October 18, 2013
Craig Mundie, senior advisor to Microsoft’s CEO, is proposing that a form of digital rights management can be used to secure personal data. He believes it is vital, since people do not currently have a method to ensure that the data they share will not be misused. However, DRM has been ineffective at preventing some illegal copying of media files. And many companies may oppose the idea as they require access to personal data for their businesses.
“There’s too much data being collected in so many ways, and a lot of it in ways that you don’t feel you had a role in the specific transaction,” according to Mundie. “Now that you’re just being observed, whether it’s for commercial purposes or other activities, we have to move to a new model.”
Speaking at the EmTech conference in Cambridge, Massachusetts, Mundie discussed the potential of a DRM technology system working in concert with laws and regulations a a solution. “I think we’re going to have to have a usage-based way of controlling this now,” he suggests. “One way to do that is to put cryptographic wrappers around these things that control uses of this data.”
Applications and services that use sensitive data, such as someone’s medical information or current location, would have to register with the authorities. A centralized authority would then allocate encryption keys to applications, approving them to have access to protected data as permitted by the users’ data.
“The use of cryptographic wrappers would ensure that an application or service couldn’t use the data in any other way,” reports MIT Technology Review. “But the system would need to be underpinned by new regulations.”
“You want to say that there are substantial legal penalties for anyone that defies the rules in the metadata,” says Mundie. “I would make it a felony to subvert those mechanisms.”
Although DRM was implemented to protect media files, it failed to prevent illegal sharing of downloaded music. This was due in part to the ease that unprotected files can be obtained, such as ripped from a music CD and distributed on peer-to-peer networks like Napster and BitTorrent.

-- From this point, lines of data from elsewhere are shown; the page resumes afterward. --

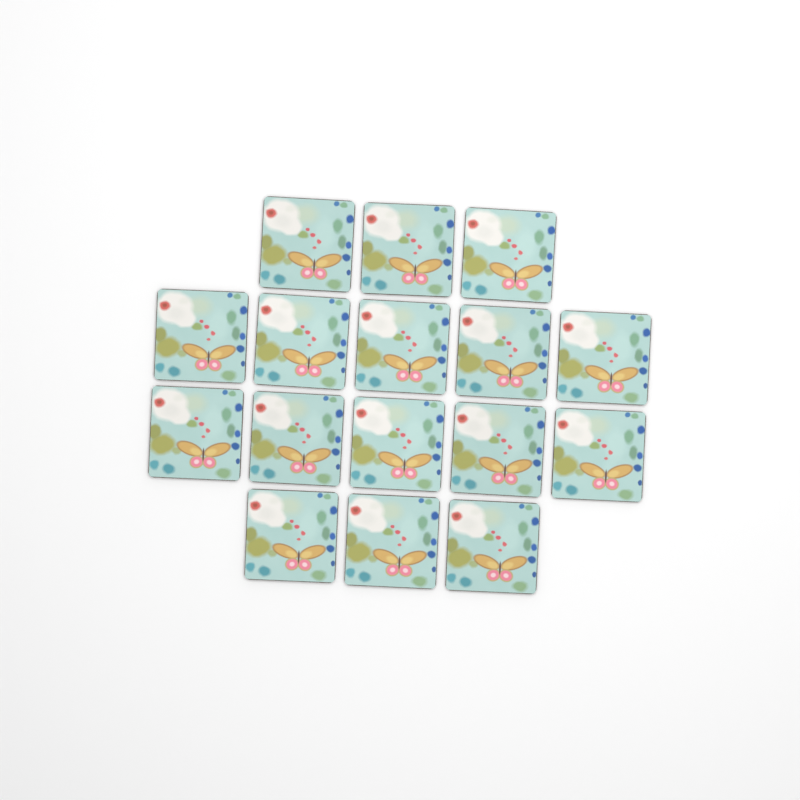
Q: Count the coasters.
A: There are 16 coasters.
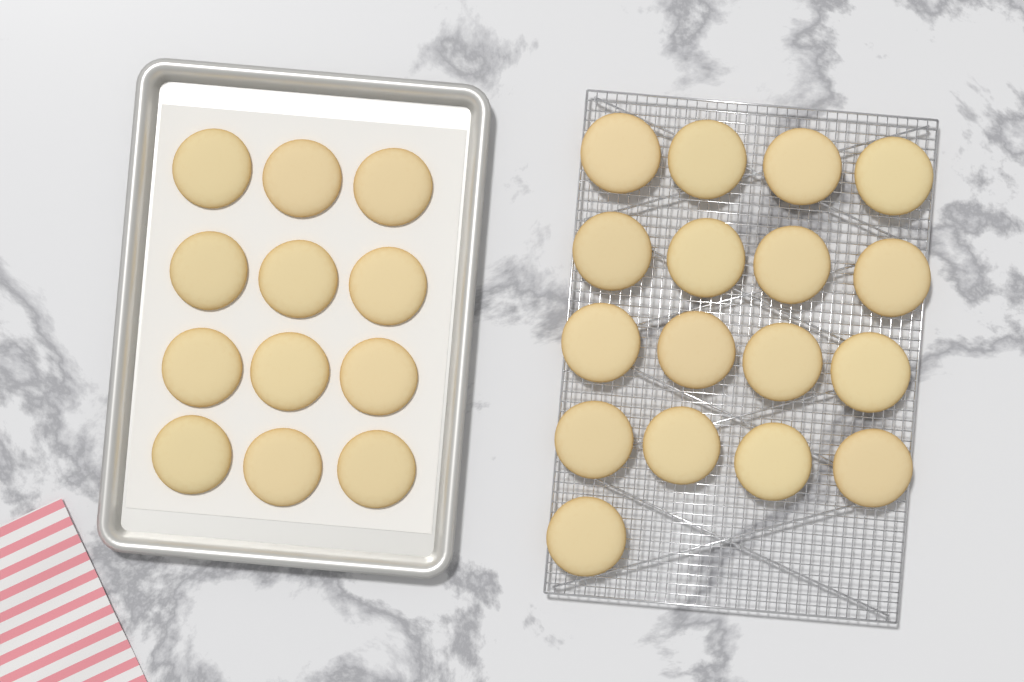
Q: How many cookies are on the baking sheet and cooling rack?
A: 29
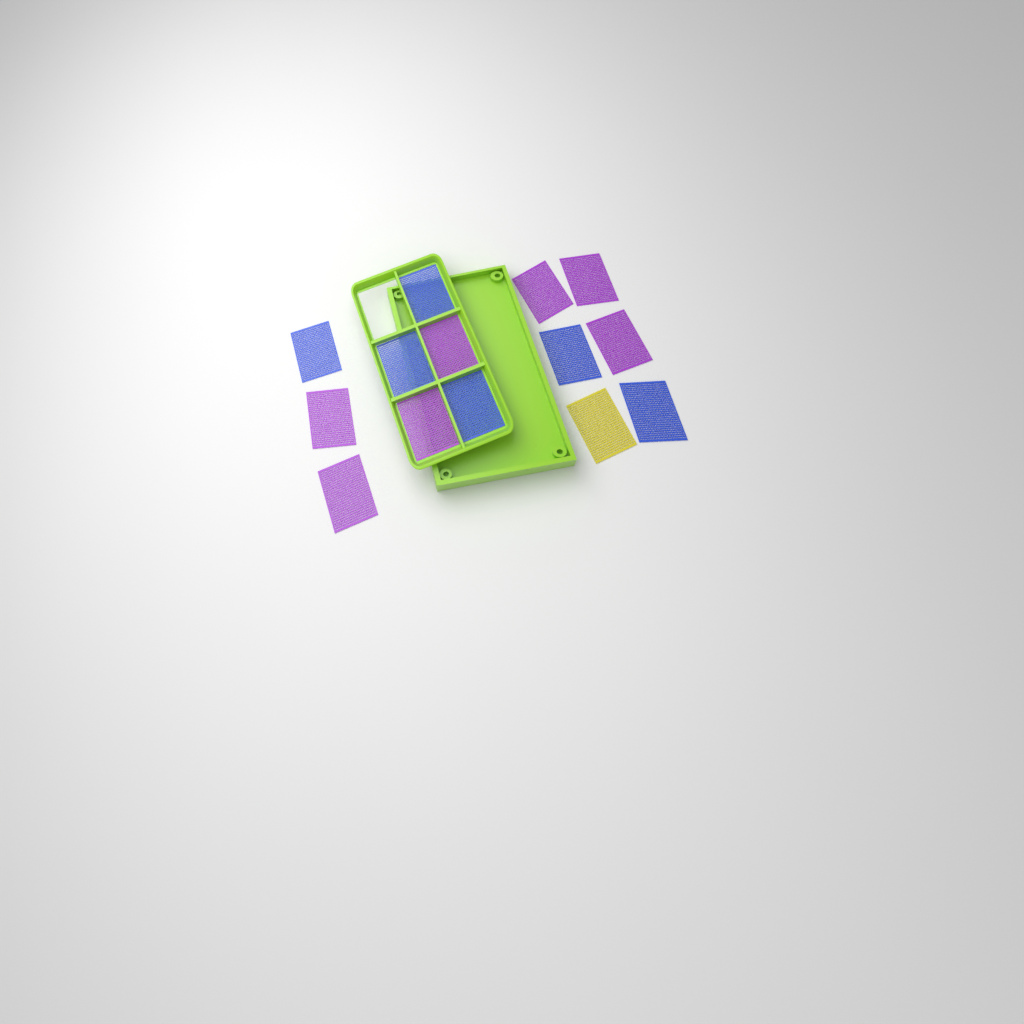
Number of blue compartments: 6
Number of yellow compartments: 1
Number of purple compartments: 7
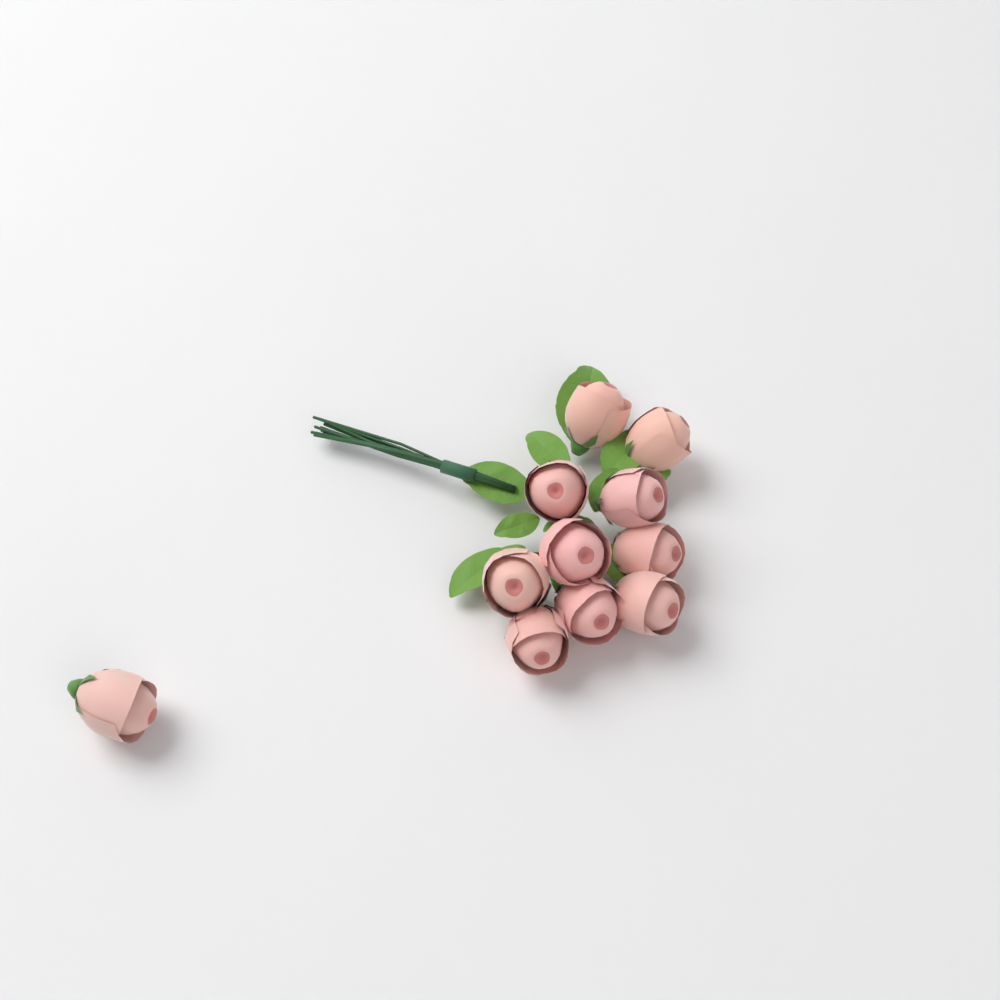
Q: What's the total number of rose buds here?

Many businesses that use personal data would most likely reject Mundie’s proposal, and he acknowledges that some type of data are so useful that companies are likely to be exempt from restrictions. “I believe that this is going to end up going both ways,” he notes. “I predict that we will find there are certain classes of data that become so important to society, for health, education, or security reasons, that society will decide that people can’t opt out.”
Mundie was previously in charge of Microsoft’s research wing, serving as its chief research and strategy officer.